U.S. House of Representatives
Since then, the bill hasn't moved. In January, Perlmutter and his fellow SAFE sponsors in the House sent a public letter to Crapo, asking him to come to the table for a diplomatic discussion about getting the bill through Congress. In response, Buck, Lamborn and other representatives sent Crapo a letter applauding his stance on the issues while raising their own concerns about marijuana use by children, impaired driving and the country's recent vaping health crisis, which was largely tied to black-market cannabis and nicotine oil products.

"Thank you for introducing a public health perspective to the question of banking for marijuana enterprises, including recreational stores that are advertising products that are appealing to children. We understand you have received significant pushback from these businesses for raising public health questions related to their business practices, and we urge you to stand strong," the letter reads.

Buck, a longtime critic of marijuana legalization and former Weld County district attorney, explains his stance in a statement shared by Smart Approaches to Marijuana, an anti-legalization nonprofit.

"The SAFE Banking Act jeopardizes public safety by legitimizing banking access for a Schedule I drug. It is important that we continue to tread lightly and consider public health concerns that surround the marijuana industry," Buck says. "That’s why I opposed the SAFE Banking Act when it came to a vote in the House of Representatives and urge Senator Crapo to weigh these concerns when considering this legislation in the Senate."
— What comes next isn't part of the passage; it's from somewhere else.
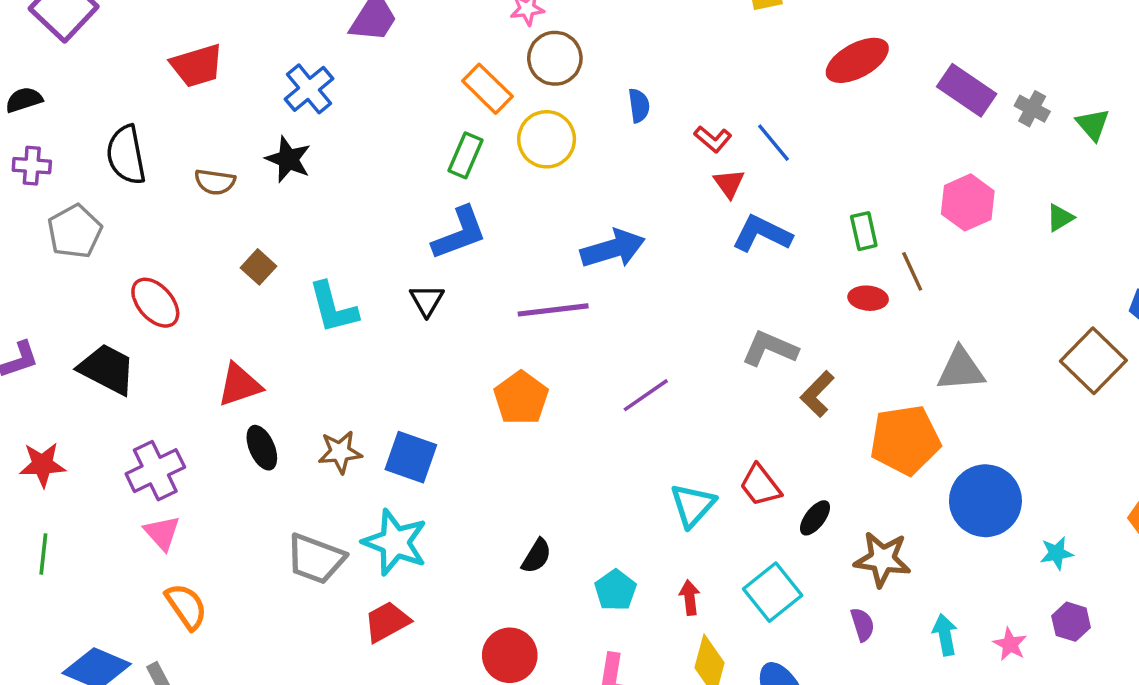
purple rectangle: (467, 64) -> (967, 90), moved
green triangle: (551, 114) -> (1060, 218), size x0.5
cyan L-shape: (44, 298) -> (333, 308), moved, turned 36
The same day Crapo received the letter from twelve House members encouraging him to stall SAFE, he received another letter from over 1,300 marijuana business owners and industry representatives, pleading with him to consider the bill as written.

While Crapo's comments put some stink on federal marijuana banking reform, Colorado lawmakers are making plans to take on pot banking at the state level. Early this month, Governor Jared Polis and the state Department of Regulatory Agencies announced their Roadmap to Cannabis Banking, designed to "increase the number of financial service providers in Colorado who serve the state’s legal marijuana and industrial hemp industries." The program calls for regular stakeholder meetings, finding new ways to serve marijuana businesses through money transferring, pushing for more federal protection, engaging with state-chartered banks and credit unions, and helping guide the way through state and federal obstacles faced by marijuana businesses and financial institutions that try to work together.

Days before the governor and DORA announced the banking roadmap, a bill was introduced in the Colorado House of Representatives that would allow state-certified credit unions to provide loans to marijuana business owners. That measure, House Bill 1217, passed its first hearing unanimously in the House Finance Committee on February 13.